---- Supplied information

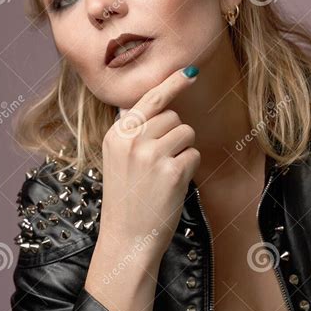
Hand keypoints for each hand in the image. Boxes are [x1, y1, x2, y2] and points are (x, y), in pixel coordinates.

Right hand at [99, 65, 200, 263]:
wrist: (126, 239)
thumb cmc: (127, 199)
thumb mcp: (118, 159)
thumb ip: (135, 132)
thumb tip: (164, 104)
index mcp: (117, 134)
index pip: (149, 99)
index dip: (172, 83)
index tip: (190, 71)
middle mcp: (132, 140)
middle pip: (172, 117)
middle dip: (174, 135)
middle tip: (159, 163)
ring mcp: (152, 155)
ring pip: (186, 133)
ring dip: (183, 151)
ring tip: (164, 174)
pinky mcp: (172, 172)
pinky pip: (193, 154)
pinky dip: (189, 168)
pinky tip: (172, 186)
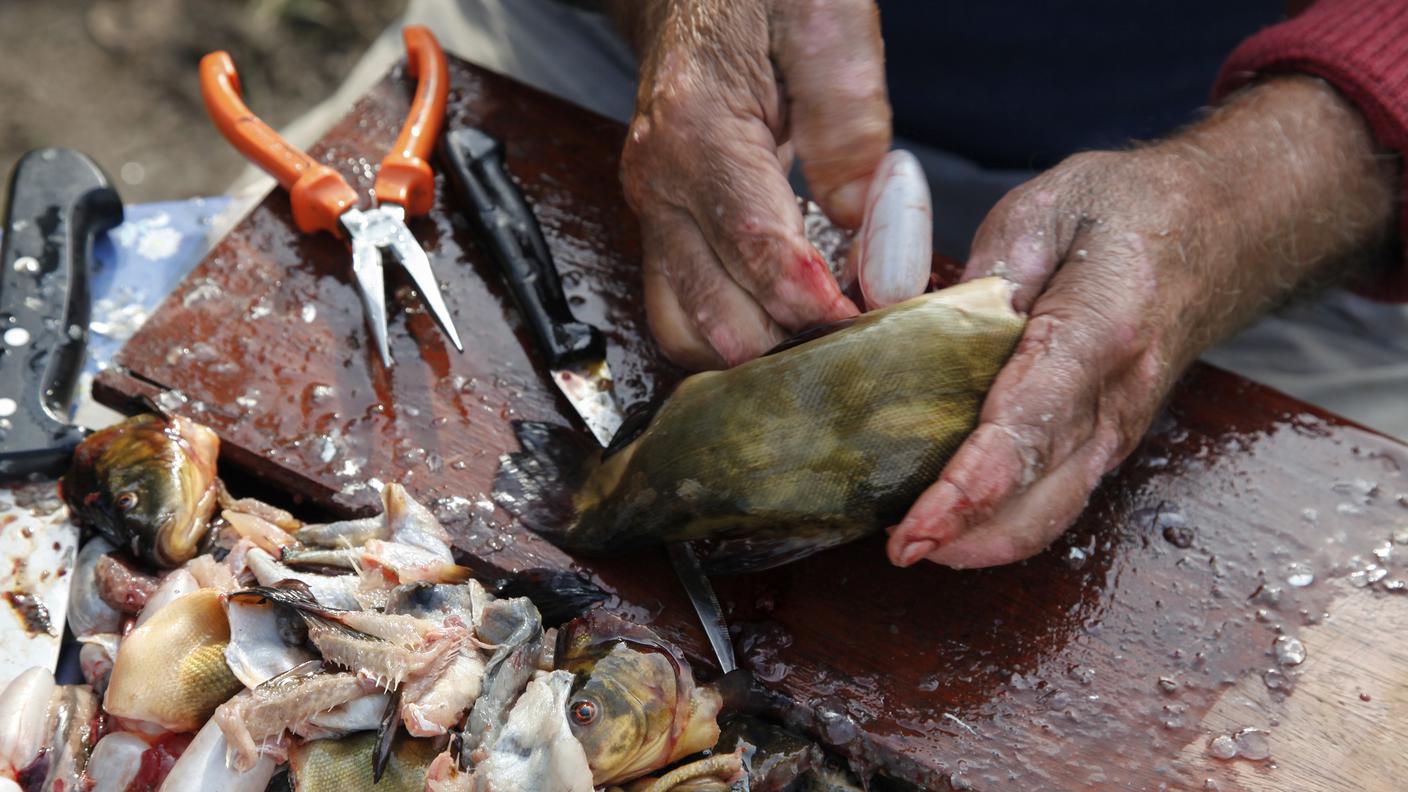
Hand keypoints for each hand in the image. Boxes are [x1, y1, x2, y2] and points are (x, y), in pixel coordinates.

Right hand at [607, 0, 890, 367]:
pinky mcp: (662, 233)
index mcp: (697, 133)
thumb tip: (860, 218)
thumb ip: (846, 118)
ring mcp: (654, 217)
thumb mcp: (821, 19)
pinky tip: (793, 313)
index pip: (753, 246)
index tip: (870, 322)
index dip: (815, 300)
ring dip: (760, 347)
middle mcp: (660, 188)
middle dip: (793, 339)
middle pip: (716, 319)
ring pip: (690, 335)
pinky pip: (688, 313)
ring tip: (826, 324)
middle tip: (865, 324)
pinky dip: (740, 331)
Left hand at [886, 76, 1397, 569]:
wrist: (1223, 225)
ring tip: (915, 541)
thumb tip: (916, 320)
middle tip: (900, 548)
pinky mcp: (1109, 441)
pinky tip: (954, 522)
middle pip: (1044, 492)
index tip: (921, 521)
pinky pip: (1058, 497)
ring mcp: (1120, 429)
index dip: (973, 482)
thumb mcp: (1045, 209)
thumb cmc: (1128, 211)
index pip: (1030, 423)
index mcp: (1101, 329)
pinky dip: (1006, 522)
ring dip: (984, 539)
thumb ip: (983, 274)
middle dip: (970, 533)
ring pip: (1055, 510)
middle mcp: (1118, 398)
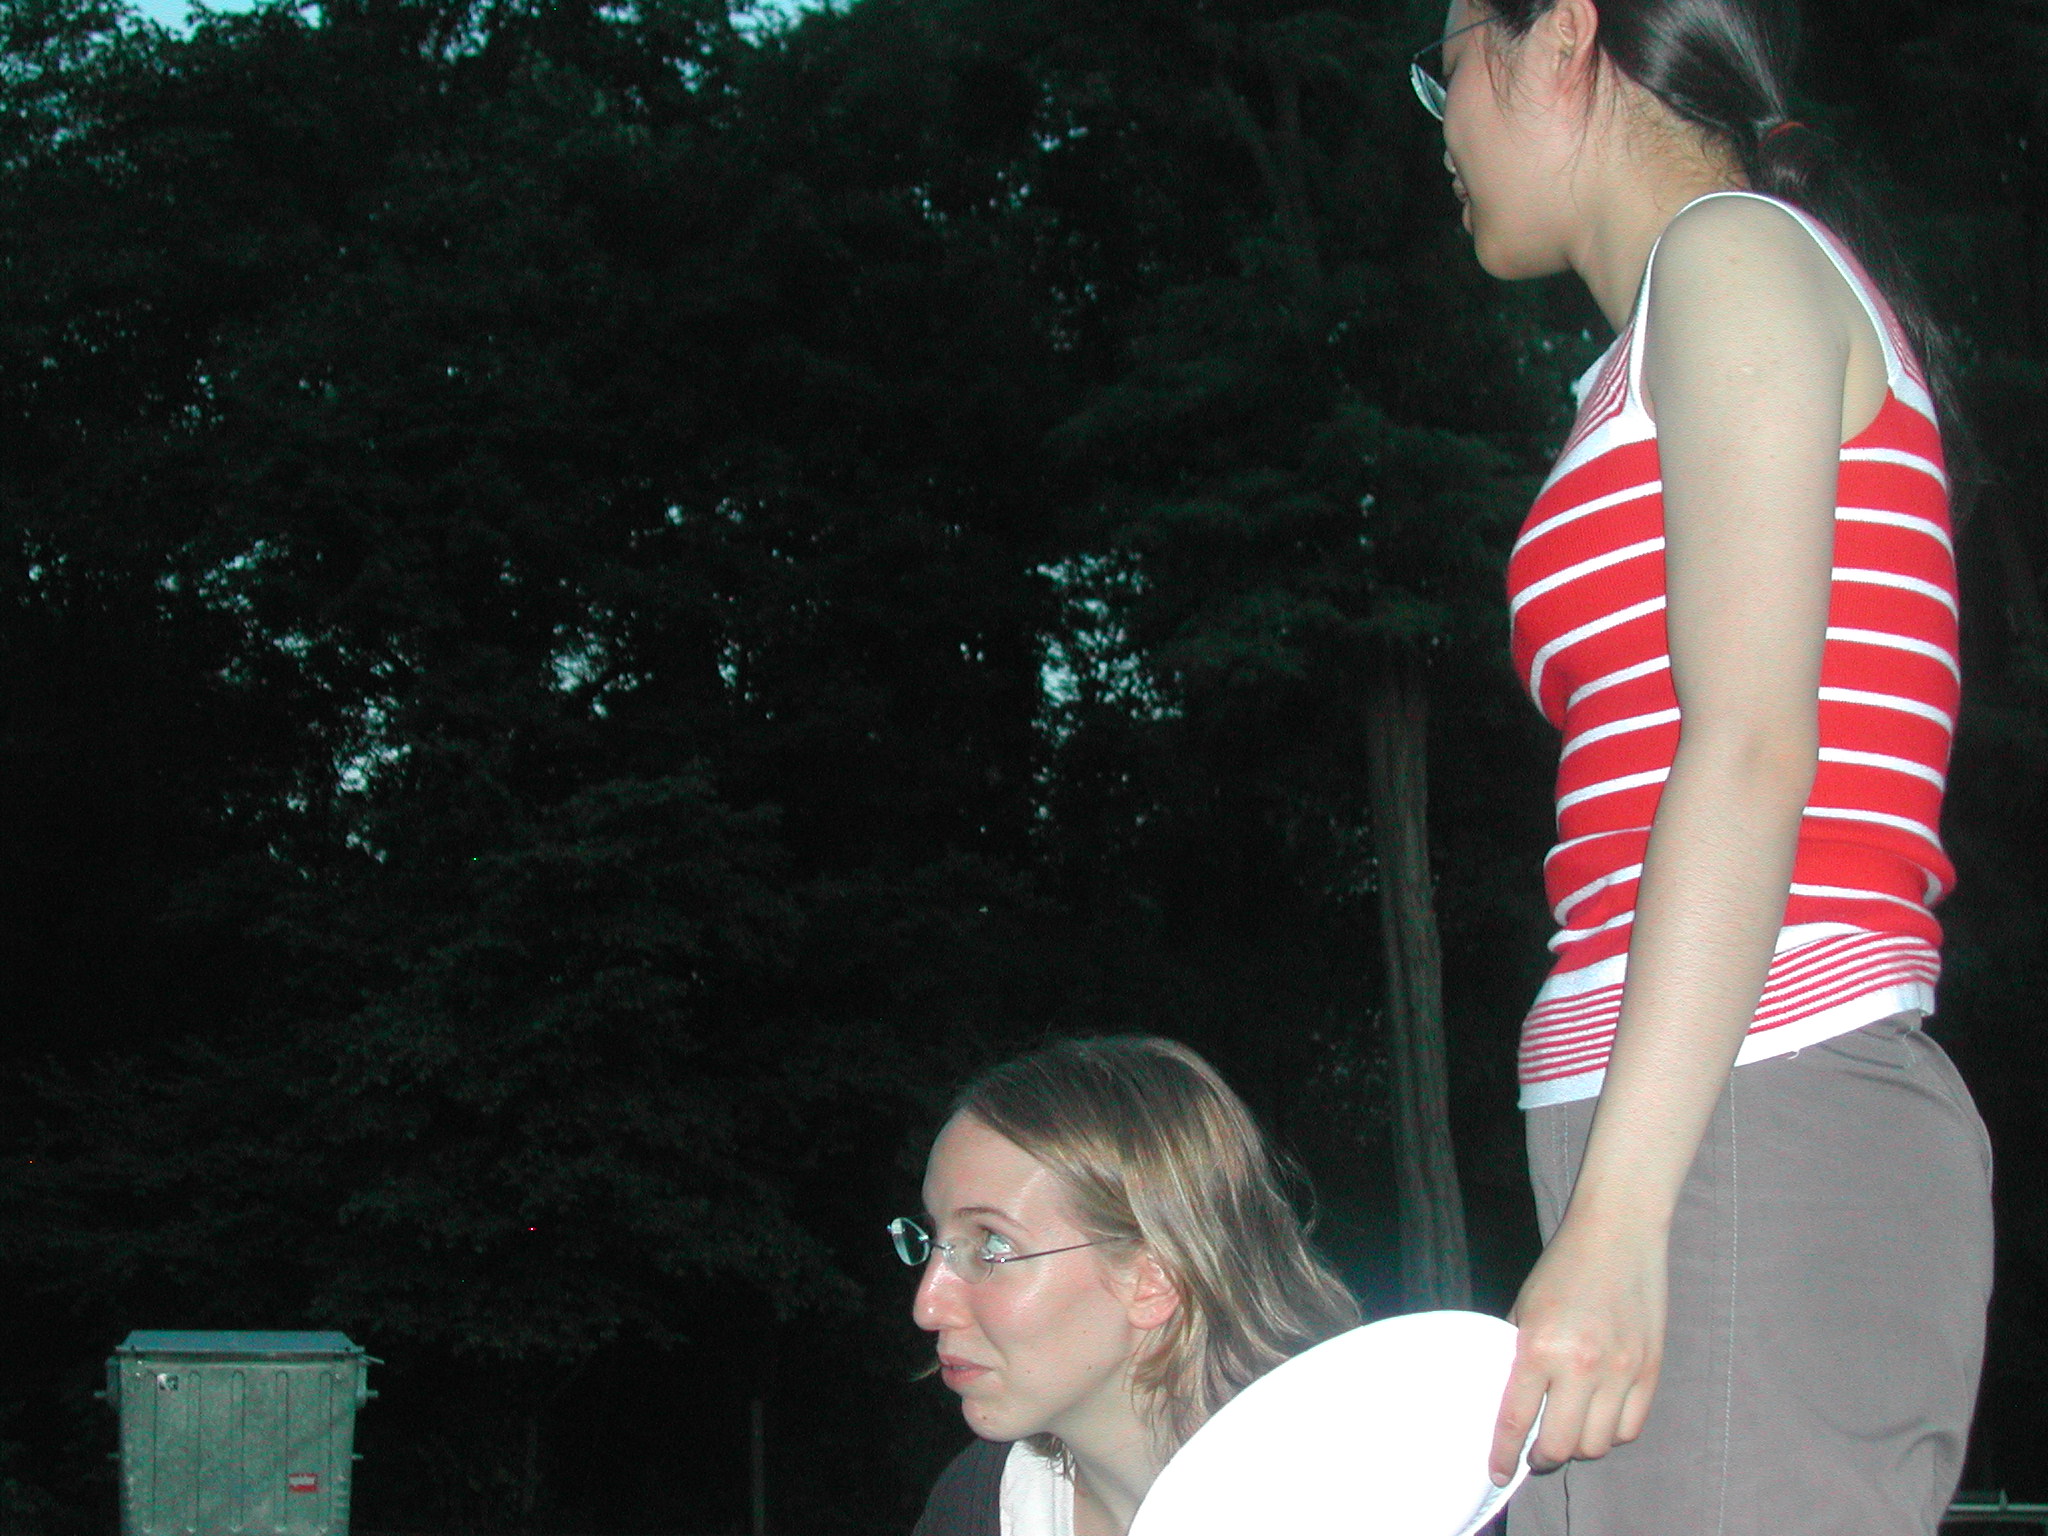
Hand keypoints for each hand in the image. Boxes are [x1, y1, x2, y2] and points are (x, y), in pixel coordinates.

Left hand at [1488, 1208, 1667, 1483]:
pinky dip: (1611, 1433)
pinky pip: (1630, 1427)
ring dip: (1577, 1446)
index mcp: (1540, 1348)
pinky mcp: (1650, 1371)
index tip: (1497, 1473)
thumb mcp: (1524, 1308)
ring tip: (1566, 1432)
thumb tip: (1509, 1400)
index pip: (1516, 1420)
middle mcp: (1582, 1367)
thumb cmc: (1563, 1268)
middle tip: (1534, 1451)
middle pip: (1561, 1446)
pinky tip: (1597, 1419)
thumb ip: (1518, 1356)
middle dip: (1542, 1457)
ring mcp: (1621, 1372)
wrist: (1618, 1235)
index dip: (1504, 1455)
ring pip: (1597, 1443)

--------

The task:
The copy you produce must match the entries above exactly, except that it has no pictures.

Solution for this task:
Hand keypoints for each hand in the image. Boxes are [x1, y1, x2, y2] and points are (x, y), in pixel coordinates.

Right hand at [99, 65, 200, 263]:
wrist: (126, 239)
thumb cmc: (127, 199)
thumb mcp: (118, 159)
thumb ip: (135, 132)
thumb tip: (164, 104)
index mcp: (117, 134)
index pip: (149, 99)
index dip: (172, 83)
index tip: (190, 71)
middle mcp: (132, 140)
middle pip: (172, 117)
middle dip: (174, 135)
middle tip: (159, 163)
ring mcp: (152, 155)
ring pip: (186, 133)
ring dip: (183, 151)
ring tip: (164, 174)
pinky mcp: (172, 172)
pinky pip: (193, 154)
pinky dip: (189, 168)
pinky tip: (172, 186)
Hand keypoints for each hand in the image. Boxes are [x1, y1, x2, y2] and points are (x, y), in pixel coordinates.

Right hand at [607, 0, 890, 367]:
pinky mcp: (662, 233)
index mcp: (697, 133)
thumb tip: (860, 218)
thumb ip: (846, 118)
ring mcp: (654, 217)
thumb mcp: (821, 19)
pinky tip: (793, 313)
index pip: (753, 246)
index tip: (870, 322)
index dip: (815, 300)
ring dip: (760, 347)
middle mcp: (660, 188)
middle dip: (793, 339)
middle pip: (716, 319)
ring pip: (690, 335)
pinky pip: (688, 313)
ring tip: (826, 324)
middle tip: (865, 324)
pinky dip: (740, 331)
Left hand at [886, 76, 1397, 569]:
wrist: (1223, 225)
ring tip: (915, 541)
thumb tip: (916, 320)
middle tip: (900, 548)
pinky mcp: (1109, 441)
pinky tip: (954, 522)
middle pip: (1044, 492)
index tip: (921, 521)
pinky pip: (1058, 497)
ring mcp: (1120, 429)
index dip: (973, 482)
thumb mcp: (1045, 209)
thumb cmc: (1128, 211)
index pip: (1030, 423)
index mcp: (1101, 329)
pinky dip: (1006, 522)
ring dip: (984, 539)
thumb ip: (983, 274)
middle dip: (970, 533)
ring pip: (1055, 510)
middle mcp: (1118, 398)
Hand keypoints for each hand in the image. Boxes are [x1, y1, x2, y2] and points are (x, y), in pixel coordinates.

Left hand at [1488, 1208, 1667, 1483]:
pinky dip: (1611, 1433)
pinky pip: (1630, 1427)
ring dip: (1577, 1446)
index mcp: (1540, 1348)
pinky mcp: (1650, 1371)
index tip: (1497, 1473)
thumb mcp: (1524, 1308)
ring tip: (1566, 1432)
thumb tip: (1509, 1400)
index pip: (1516, 1420)
middle mcp: (1582, 1367)
thumb cmc: (1563, 1268)
middle tip: (1534, 1451)
middle pip: (1561, 1446)
pinky tip: (1597, 1419)
thumb ip: (1518, 1356)
middle dip: (1542, 1457)
ring mcp: (1621, 1372)
wrist: (1618, 1235)
index dip: (1504, 1455)
ring pip: (1597, 1443)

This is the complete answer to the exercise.